Au pied de cet édifice d’affaires, des
questions demeurent sur l’action du gouvernement, jugé à l’épreuve de l’expérience Cahuzac. Peut-on croire
sur parole Manuel Valls, l’homme qui ne voit rien, n’entend rien et ne demande
rien ? Christiane Taubira
s’est-elle mêlée de l’instruction judiciaire ? Si oui, le fait est grave et peut conduire à une démission.
Sinon, la garde des Sceaux est coupable de s’être empêtrée dans des
calendriers et d’avoir trop voulu prouver. C’est aussi un indice du soupçon
général qui entoure les autorités. Trop souvent fondé.
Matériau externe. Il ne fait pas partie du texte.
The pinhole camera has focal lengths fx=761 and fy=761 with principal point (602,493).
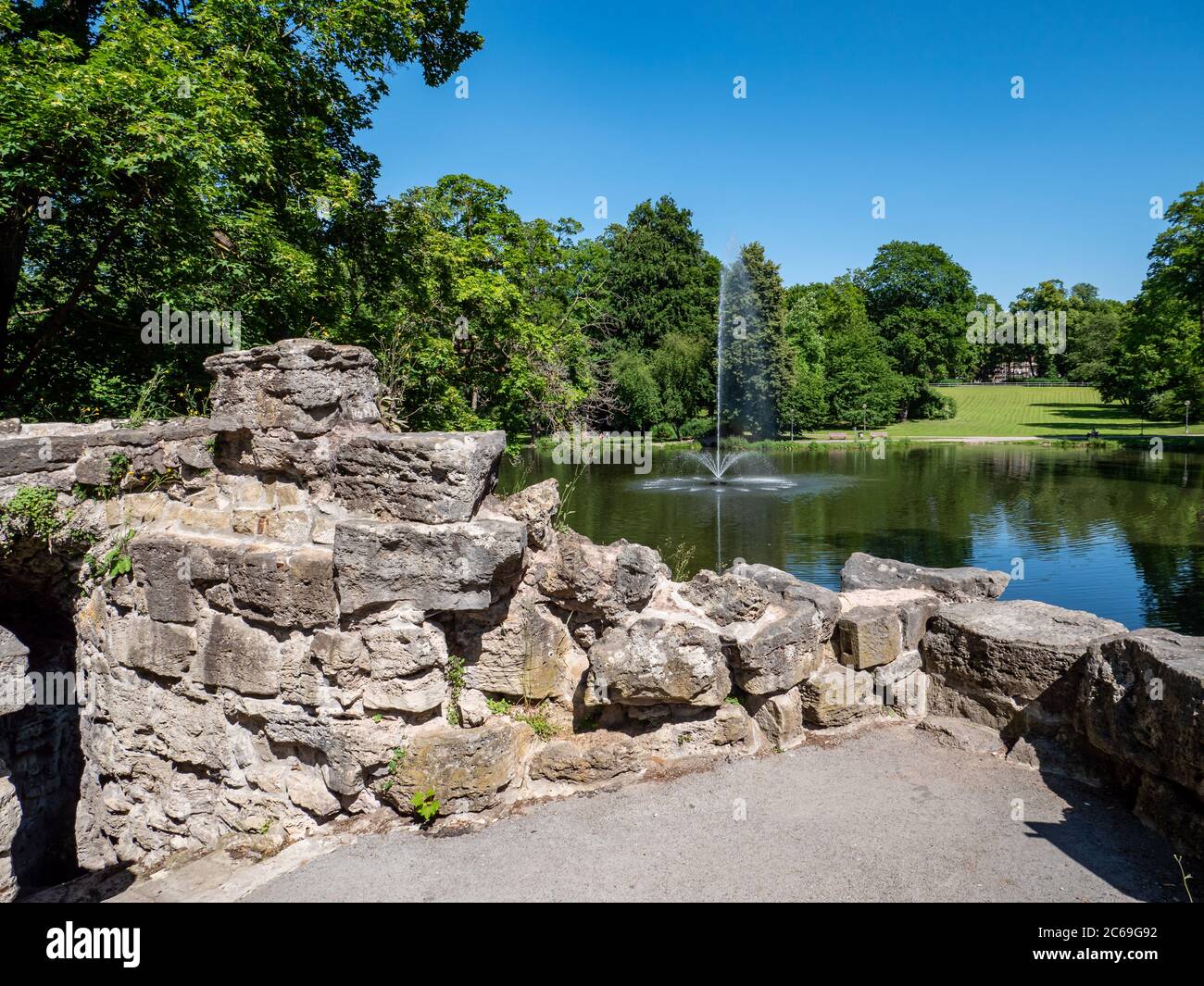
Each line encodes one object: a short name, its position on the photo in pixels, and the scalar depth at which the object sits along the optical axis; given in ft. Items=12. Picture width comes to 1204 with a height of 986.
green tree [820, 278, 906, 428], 171.22
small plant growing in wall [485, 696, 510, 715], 18.66
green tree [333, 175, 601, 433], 41.75
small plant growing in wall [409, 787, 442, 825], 16.66
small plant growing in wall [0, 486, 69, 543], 16.96
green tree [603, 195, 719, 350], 151.94
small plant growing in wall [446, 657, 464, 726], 18.06
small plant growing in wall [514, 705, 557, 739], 18.85
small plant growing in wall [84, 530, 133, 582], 18.08
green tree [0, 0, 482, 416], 24.32
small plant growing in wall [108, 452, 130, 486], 18.19
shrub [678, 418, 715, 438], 145.69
La morale n’a jamais fait bon ménage
avec l’argent et, là où il
règne en maître, l’éthique est étique. Les conversations enregistrées par le
sinistre Buisson, avec leurs petites bassesses et leur immense courtisanerie,
témoigne d’un relâchement des mœurs, du verbe et de la pensée. Le pouvoir d’un
seul, quel qu’il soit, montre ses limites quand se disperse l’encens des
communicants. Comment échapper à un sentiment de dégoût ? Celui-ci est salutaire s’il ne
conduit pas à détourner les yeux en se bouchant le nez. Il doit au contraire
conduire à une insurrection des consciences, à une réhabilitation de l’opinion
populaire
dévaluée par le culte des marchés, favoriser le contrôle démocratique sur les
décisions politiques, étendre le respect de la chose publique aujourd’hui
refoulée par la puissance des grands intérêts privés.
La justice a besoin d’indépendance et de
liberté. Mais elle n’est pas la seule. L’information dominante aussi, prompte à
entonner les refrains qu’on lui suggère et à embrouiller le débat public. Il ne
faut pas affaiblir encore plus la République – comme le veut le Front national
et comme y contribue un émule de l’extrême droite, Patrick Buisson – mais au
contraire la revivifier, la réinventer, ouvrir une nouvelle ère de la
démocratie. Celle-ci n’a d’avenir qu’en garantissant celui des populations, en
brisant les mécanismes d’accaparement qui creusent sans trêve le fossé entre
une infime minorité richissime et une immense majorité qui voit sa vie se
détériorer. Dans les convulsions économiques que nous connaissons, tandis que
des forces noires émergent en Europe, de l’Ukraine à Paris, la République sera
sociale. Ou elle ne sera plus guère.